**Prompt a**
From the entries below, reproduce verbatim the lines running from the one containing "The tasks related" through the one containing "5. You need", with both of those lines included.

**Text section**
=== Section Start ===

I've got 2 of Bob Harwell's Black Walnut and Butternut box calls. 







Here are my 2 Lamar Williams calls.


----------



## Arrowhead95 (Mar 16, 2013)

FSU Turtle >> What are the woods? My guess is the short box is Butternut and the Longbox is Poplar?

I have one of his Butternut boxes that ruined a gobblers day.

He makes a fine call.


----------



## dh powell (Mar 16, 2013)

fyi- i have a good friend that has a mann field grade box he bought last year and the call has never seen the woods. he actually told me this week he would sell the call, i have seen it and its in excellent condition. not sure what wood. if interested pm me and i will send u his cell #. dh


----------



## FSU Turtle (Mar 18, 2013)

ryanwhit said:


> I've got 2 from Bob and 3 from Lamar.  You can't go wrong there.



Thanks I have never heard of anyone who was not happy with calls from them.



DBrannon said:


> The next calls on my list are paddles and short boxes from Steve Mann and Darrin Dawkins.



Don't think you can go wrong with those.



J Gilbert said:


> The same names come up in most of the custom box threads here- Mann, Harwell, Williams, and Dawkins.

=== Section End ===

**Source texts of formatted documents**
=== Section Start ===

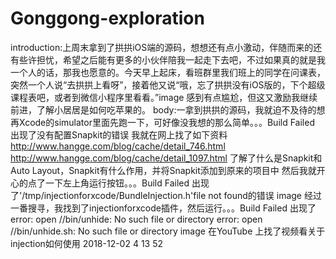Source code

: # Gonggong-exploration
introduction:上周末拿到了拱拱iOS端的源码，想想还有点小激动，伴随而来的还有些许担忧，希望之后能有更多的小伙伴陪我一起走下去吧，不过如果真的就是我一个人的话，那我也愿意的。今天早上起床，看班群里我们班上的同学在问课表，突然一个人说“去拱拱上看呀”，接着他又说“哦，忘了拱拱没有iOS版的，下个超级课程表吧，或者到微信小程序里看看。”image
感到有点尴尬，但这又激励我继续前进，了解小居居是如何吃苹果的。
body:一拿到拱拱的源码，我就迫不及待的想再Xcode的simulator里面先跑一下，可好像没我想的那么简单。。。Build Failed
出现了没有配置Snapkit的错误
我就在网上找了如下资料
http://www.hangge.com/blog/cache/detail_746.html
http://www.hangge.com/blog/cache/detail_1097.html
了解了什么是Snapkit和Auto Layout，Snapkit有什么作用，并将Snapkit添加到原来的项目中
然后我就开心的点了一下左上角运行按钮。。。Build Failed
出现了'/tmp/injectionforxcode/BundleInjection.h'file not found的错误
image
经过一番搜寻，我找到了injectionforxcode插件，然后运行。。。Build Failed
出现了error: open //bin/unhide: No such file or directory
error: open //bin/unhide.sh: No such file or directory
image
在YouTube 上找了视频看关于injection如何使用
2018-12-02 4 13 52
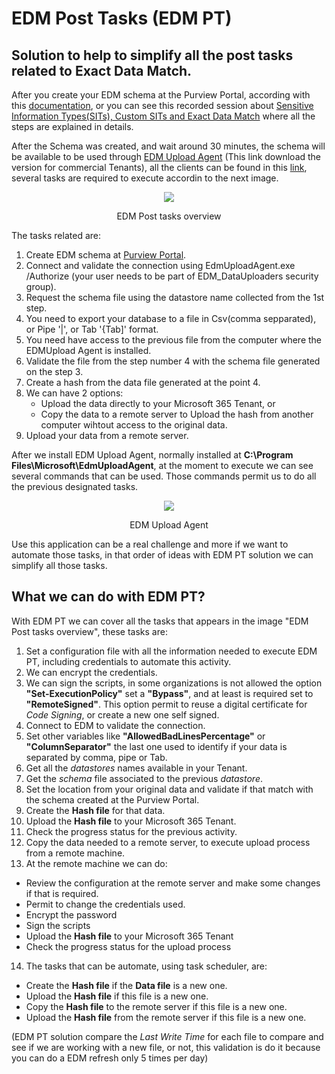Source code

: # EDM Post Tasks (EDM PT)
## Solution to help to simplify all the post tasks related to Exact Data Match.

After you create your EDM schema at the Purview Portal, according with this [documentation](https://learn.microsoft.com/en-us/purview/sit-create-edm-sit-unified-ux-schema-rule-package), or you can see this recorded session about [Sensitive Information Types(SITs), Custom SITs and Exact Data Match](https://youtu.be/Ynf9kyMAog4) where all the steps are explained in details.

After the Schema was created, and wait around 30 minutes, the schema will be available to be used through [EDM Upload Agent](https://go.microsoft.com/fwlink/?linkid=2088639) (This link download the version for commercial Tenants), all the clients can be found in this [link](https://learn.microsoft.com/en-us/purview/sit-get-started-exact-data-match-hash-upload#links-to-edm-upload-agent-by-subscription-type), several tasks are required to execute accordin to the next image.

<p align="center">
<img src="https://github.com/ProfKaz/EDM-Post-Tasks/assets/44684110/aaa29ede-71ba-43ba-a539-d530a150f336"></p>
<p align="center">EDM Post tasks overview</p>

The tasks related are:
1. Create EDM schema at [Purview Portal](https://compliance.microsoft.com).
2. Connect and validate the connection using EdmUploadAgent.exe /Authorize (your user needs to be part of EDM_DataUploaders security group).
3. Request the schema file using the datastore name collected from the 1st step.
4. You need to export your database to a file in Csv(comma sepparated), or Pipe '|', or Tab '{Tab]' format.
5. You need have access to the previous file from the computer where the EDMUpload Agent is installed.
6. Validate the file from the step number 4 with the schema file generated on the step 3.
7. Create a hash from the data file generated  at the point 4.
8. We can have 2 options:
   - Upload the data directly to your Microsoft 365 Tenant, or
   - Copy the data to a remote server to Upload the hash from another computer wihtout access to the original data.
9. Upload your data from a remote server.

After we install EDM Upload Agent, normally installed at **C:\Program Files\Microsoft\EdmUploadAgent**, at the moment to execute we can see several commands that can be used. Those commands permit us to do all the previous designated tasks.
<p align="center">
<img src="https://github.com/ProfKaz/EDM-Post-Tasks/assets/44684110/0aca2c0d-d25c-43c5-acd4-79d62fba3974"></p>
<p align="center">EDM Upload Agent</p>

Use this application can be a real challenge and more if we want to automate those tasks, in that order of ideas with EDM PT solution we can simplify all those tasks.

## What we can do with EDM PT?
With EDM PT we can cover all the tasks that appears in the image "EDM Post tasks overview", these tasks are:
1. Set a configuration file with all the information needed to execute EDM PT, including credentials to automate this activity.
2. We can encrypt the credentials.
3. We can sign the scripts, in some organizations is not allowed the option **"Set-ExecutionPolicy"** set a **"Bypass"**, and at least is required set to **"RemoteSigned"**. This option permit to reuse a digital certificate for _Code Signing_, or create a new one self signed.
4. Connect to EDM to validate the connection.
5. Set other variables like **"AllowedBadLinesPercentage"** or **"ColumnSeparator"** the last one used to identify if your data is separated by comma, pipe or Tab.
6. Get all the _datastores_ names available in your Tenant.
7. Get the _schema_ file associated to the previous _datastore_.
8. Set the location from your original data and validate if that match with the schema created at the Purview Portal.
9. Create the **Hash file** for that data.
10. Upload the **Hash file** to your Microsoft 365 Tenant.
11. Check the progress status for the previous activity.
12. Copy the data needed to a remote server, to execute upload process from a remote machine.
13. At the remote machine we can do:
  * Review the configuration at the remote server and make some changes if that is required.
  * Permit to change the credentials used.
  * Encrypt the password
  * Sign the scripts
  * Upload the **Hash file** to your Microsoft 365 Tenant
  * Check the progress status for the upload process
14. The tasks that can be automate, using task scheduler, are:
  * Create the **Hash file** if the **Data file** is a new one.
  * Upload the **Hash file** if this file is a new one.
  * Copy the **Hash file** to the remote server if this file is a new one.
  * Upload the **Hash file** from the remote server if this file is a new one.

(EDM PT solution compare the _Last Write Time_ for each file to compare and see if we are working with a new file, or not, this validation is do it because you can do a EDM refresh only 5 times per day)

=== Section End ===

**Prompt b**
In the thread about custom turkey box calls, what woods are the two Bob Harwell box calls mentioned in the first post made of?

**Task result a**
The tasks related are:
1. Create EDM schema at [Purview Portal](https://compliance.microsoft.com).
2. Connect and validate the connection using EdmUploadAgent.exe /Authorize (your user needs to be part of EDM_DataUploaders security group).
3. Request the schema file using the datastore name collected from the 1st step.
4. You need to export your database to a file in Csv(comma sepparated), or Pipe '|', or Tab '{Tab]' format.
5. You need have access to the previous file from the computer where the EDMUpload Agent is installed.

**Task result b**
Black Walnut and Butternut.